━━━━━ Records for the task
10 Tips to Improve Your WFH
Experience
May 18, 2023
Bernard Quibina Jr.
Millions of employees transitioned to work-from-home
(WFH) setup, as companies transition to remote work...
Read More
━━━━━━━━━━
:: Instructions for the task ::
Copy verbatim the span of lines that begins with the line holding "Bernard Quibina Jr." and ends at the last line of the records.

:: Exercise output ::
Bernard Quibina Jr.
Millions of employees transitioned to work-from-home
(WFH) setup, as companies transition to remote work...
Read More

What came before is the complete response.